A mass of 50g of water in a closed vessel, with surroundings at a constant temperature takes 2 minutes to cool from `30^(@)C` to `25^(@)C`. A mass of 100g of another liquid in an identical vessel with identical surroundings takes the same time to cool from `30^(@)`C to `25^(@)C`. The specific heat of the liquid is: (The water equivalent of the vessel is 30g.)

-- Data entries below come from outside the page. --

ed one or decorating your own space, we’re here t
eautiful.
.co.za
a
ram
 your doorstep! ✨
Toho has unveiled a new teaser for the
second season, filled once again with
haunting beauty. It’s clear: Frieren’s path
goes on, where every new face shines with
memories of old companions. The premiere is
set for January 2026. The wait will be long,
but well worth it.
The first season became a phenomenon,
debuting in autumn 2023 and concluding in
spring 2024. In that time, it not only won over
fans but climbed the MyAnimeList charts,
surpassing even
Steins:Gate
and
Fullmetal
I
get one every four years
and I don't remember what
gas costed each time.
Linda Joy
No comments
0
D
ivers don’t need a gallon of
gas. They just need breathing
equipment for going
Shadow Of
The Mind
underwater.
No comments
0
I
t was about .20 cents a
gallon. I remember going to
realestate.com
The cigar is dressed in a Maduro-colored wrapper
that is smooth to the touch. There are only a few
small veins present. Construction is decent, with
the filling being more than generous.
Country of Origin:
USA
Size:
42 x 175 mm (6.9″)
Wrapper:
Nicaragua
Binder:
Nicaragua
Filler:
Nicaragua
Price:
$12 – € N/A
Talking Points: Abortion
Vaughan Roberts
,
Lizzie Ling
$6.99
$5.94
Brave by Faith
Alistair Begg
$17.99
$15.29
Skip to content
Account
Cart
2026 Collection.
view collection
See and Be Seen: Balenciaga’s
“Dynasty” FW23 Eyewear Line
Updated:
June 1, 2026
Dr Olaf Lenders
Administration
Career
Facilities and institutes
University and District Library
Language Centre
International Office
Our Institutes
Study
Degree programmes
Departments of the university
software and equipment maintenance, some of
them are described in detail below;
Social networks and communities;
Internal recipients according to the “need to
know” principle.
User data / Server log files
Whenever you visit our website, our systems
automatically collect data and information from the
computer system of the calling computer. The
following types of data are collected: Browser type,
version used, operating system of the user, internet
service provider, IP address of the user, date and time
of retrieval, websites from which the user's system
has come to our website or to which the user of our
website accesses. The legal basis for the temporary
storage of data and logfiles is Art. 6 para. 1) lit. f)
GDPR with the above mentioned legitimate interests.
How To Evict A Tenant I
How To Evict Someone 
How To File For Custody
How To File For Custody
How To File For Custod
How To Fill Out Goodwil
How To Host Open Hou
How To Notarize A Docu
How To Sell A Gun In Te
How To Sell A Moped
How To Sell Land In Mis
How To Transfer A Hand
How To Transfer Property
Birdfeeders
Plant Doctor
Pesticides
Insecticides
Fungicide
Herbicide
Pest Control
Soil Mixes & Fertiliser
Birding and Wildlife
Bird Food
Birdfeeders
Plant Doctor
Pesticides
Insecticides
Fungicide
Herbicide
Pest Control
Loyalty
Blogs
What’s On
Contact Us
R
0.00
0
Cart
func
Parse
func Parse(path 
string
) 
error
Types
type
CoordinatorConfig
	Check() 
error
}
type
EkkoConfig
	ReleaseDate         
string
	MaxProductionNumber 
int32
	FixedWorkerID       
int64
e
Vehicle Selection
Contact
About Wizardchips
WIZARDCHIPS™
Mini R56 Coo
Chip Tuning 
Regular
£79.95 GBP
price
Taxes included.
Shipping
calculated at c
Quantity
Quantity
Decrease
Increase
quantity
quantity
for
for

To solve the problem, we will use the principle of heat transfer and Newton's law of cooling. We will analyze the cooling of both the water and the other liquid in terms of their heat loss. ### Step-by-Step Solution: 1. **Identify Given Data:** - Mass of water (M1) = 50 g - Initial temperature of water (T_initial) = 30°C - Final temperature of water (T_final) = 25°C - Mass of the other liquid (M2) = 100 g - Water equivalent of the vessel (W) = 30 g - Time taken for cooling (t) = 2 minutes (but will not affect the final calculation as it cancels out) 2. **Calculate the Temperature Change (ΔT):** - For both substances, the temperature change (ΔT) is the same: \[ \Delta T = T_{initial} - T_{final} = 30°C - 25°C = 5°C \] 3. **Apply the Heat Loss Formula:** - According to Newton's law of cooling, the heat lost by the water can be expressed as: \[ Q_{water} = M_1 \cdot C_{water} \cdot \Delta T + W \cdot \Delta T \] - Where \(C_{water} = 1 \, \text{cal/g°C}\) (specific heat of water). - Substitute the values: \[ Q_{water} = 50 \cdot 1 \cdot 5 + 30 \cdot 5 = 250 + 150 = 400 \, \text{cal} \] 4. **Set Up the Equation for the Other Liquid:** - For the other liquid, the heat lost can be expressed as: \[ Q_{liquid} = M_2 \cdot C_{liquid} \cdot \Delta T + W \cdot \Delta T \] - Substitute the values: \[ Q_{liquid} = 100 \cdot C_{liquid} \cdot 5 + 30 \cdot 5 \] - This simplifies to: \[ Q_{liquid} = 500 \cdot C_{liquid} + 150 \] 5. **Equate the Heat Losses:** - Since both processes take the same time and occur under identical conditions, we can equate the heat lost: \[ Q_{water} = Q_{liquid} \] \[ 400 = 500 \cdot C_{liquid} + 150 \] 6. **Solve for the Specific Heat of the Liquid (C_liquid):** - Rearranging the equation gives: \[ 500 \cdot C_{liquid} = 400 - 150 \] \[ 500 \cdot C_{liquid} = 250 \] \[ C_{liquid} = \frac{250}{500} = 0.5 \, \text{cal/g°C} \] ### Final Answer: The specific heat of the liquid is \(0.5 \, \text{cal/g°C}\).